» Data for this task
########################################

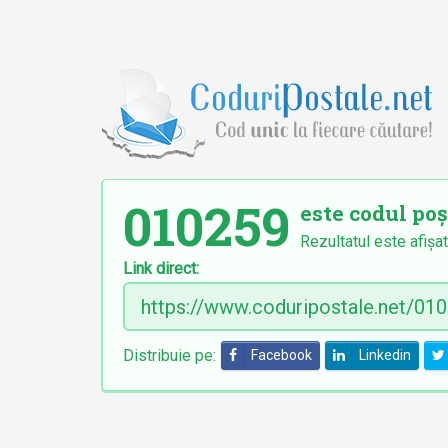
010259
este codul poș
Rezultatul este afișat
Link direct:
Distribuie pe:
Facebook
Linkedin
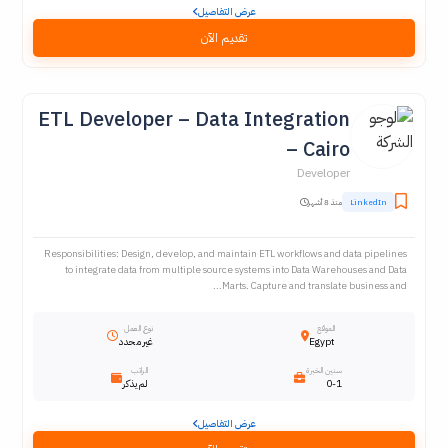
عرض التفاصيل
تقديم الآن
ETL Developer – Data Integration
– Cairo
Developer
LinkedIn
منذ 8 أشهر
Responsibilities: Design, develop, and maintain ETL workflows and data pipelines
to integrate data from multiple source systems into Data Warehouses and Data
Marts. Capture and translate business and...
الموقع
نوع العمل
Egypt
غير محدد
سنين الخبرة
الراتب
0-1
لم يذكر
عرض التفاصيل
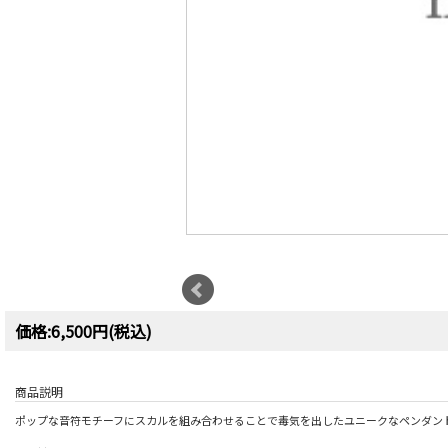
価格:6,500円(税込)
商品説明
ポップな音符モチーフにスカルを組み合わせることで毒気を出したユニークなペンダン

########################################

» Your task
Print the text of every entry above line for line, with no changes, and leave the pictures out.

» Answer space
010259
este codul poș
Rezultatul este afișat
Link direct:
Distribuie pe:
Facebook
Linkedin
عرض التفاصيل
تقديم الآن
ETL Developer – Data Integration
– Cairo
Developer
LinkedIn
منذ 8 أشهر
Responsibilities: Design, develop, and maintain ETL workflows and data pipelines
to integrate data from multiple source systems into Data Warehouses and Data
Marts. Capture and translate business and...
الموقع
نوع العمل
Egypt
غير محدد
سنين الخبرة
الراتب
0-1
لم يذكر
عرض التفاصيل
価格:6,500円(税込)
商品説明
ポップな音符モチーフにスカルを組み合わせることで毒気を出したユニークなペンダン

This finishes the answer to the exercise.